Setelah mendekam di balik jeruji besi sejak Maret 2022, sosok yang dulu dijuluki “Crazy Rich Bandung”, Doni Salmanan, akhirnya menghirup udara bebas. Melalui skema pembebasan bersyarat, terpidana kasus investasi bodong Quotex ini resmi kembali ke pelukan keluarganya pada Jumat (10/4/2026).
Perjalanan panjang Doni Salmanan di dalam jeruji besi mencapai babak baru. Pria yang sempat menghebohkan tanah air karena kasus penipuan binary option ini resmi mendapatkan pembebasan bersyarat dan langsung membagikan momen kepulangannya melalui media sosial pribadi.
Dalam unggahan perdananya, Doni tampak emosional saat kembali berkumpul dengan istri tercinta, Dinan Fajrina, dan keluarga besarnya.
“Alhamdulillah, saya telah kembali berkumpul dengan istri dan keluarga tercinta. Ini adalah momen yang sangat saya syukuri setelah melalui perjalanan hidup yang tidak mudah,” tulis Doni Salmanan, Jumat (10/4).

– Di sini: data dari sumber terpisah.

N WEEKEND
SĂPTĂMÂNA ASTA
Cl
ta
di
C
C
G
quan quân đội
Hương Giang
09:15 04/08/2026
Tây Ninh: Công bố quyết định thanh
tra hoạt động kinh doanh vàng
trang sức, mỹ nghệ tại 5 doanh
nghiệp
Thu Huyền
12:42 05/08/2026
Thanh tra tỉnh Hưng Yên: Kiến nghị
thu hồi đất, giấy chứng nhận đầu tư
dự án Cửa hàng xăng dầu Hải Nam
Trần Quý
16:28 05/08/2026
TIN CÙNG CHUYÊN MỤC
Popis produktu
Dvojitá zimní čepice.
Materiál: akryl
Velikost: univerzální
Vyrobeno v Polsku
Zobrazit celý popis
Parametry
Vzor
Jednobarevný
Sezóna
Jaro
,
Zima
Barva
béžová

Permintaan Maaf dan Pengakuan Khilaf
Sadar akan jejak kasusnya yang meninggalkan luka bagi banyak korban, Doni menyelipkan permohonan maaf dalam pernyataan resminya. Ia mengakui bahwa masa lalunya dipenuhi dengan kesalahan.
“Sebagai manusia, tentu saya tidak luput dari kekhilafan. Dengan segala kerendahan hati, saya memohon maaf apabila dalam perjalanan saya sebelumnya terdapat hal-hal yang kurang berkenan,” lanjutnya.
Meski sudah bisa tidur di rumah sendiri, status hukum Doni belum sepenuhnya bersih. Hingga 30 Oktober 2029, ia masih menyandang status warga binaan di bawah pengawasan Balai Pemasyarakatan (Bapas) Bandung. Ada aturan main “besi” yang harus ia patuhi:
-
Wajib Lapor: Harus melapor secara berkala kepada petugas Bapas.
-
Pengawasan Ketat: Wajib menjaga perilaku dan mematuhi seluruh aturan pembinaan lanjutan.
-
Risiko Pencabutan: Jika terdeteksi melakukan pelanggaran atau kembali berbuat kriminal, status bebas bersyaratnya akan langsung dicabut dan ia harus kembali masuk sel.
Doni Salmanan mulai ditahan pada Maret 2022. Ia dinyatakan bersalah atas tindak pidana penipuan dan pencucian uang (TPPU) yang merugikan banyak orang melalui platform Quotex.
Berdasarkan putusan Mahkamah Agung, Doni sebenarnya divonis 8 tahun penjara dan denda Rp1 miliar. Namun, pemberian remisi dan pembebasan bersyarat membuatnya bisa keluar lebih awal dari jadwal seharusnya.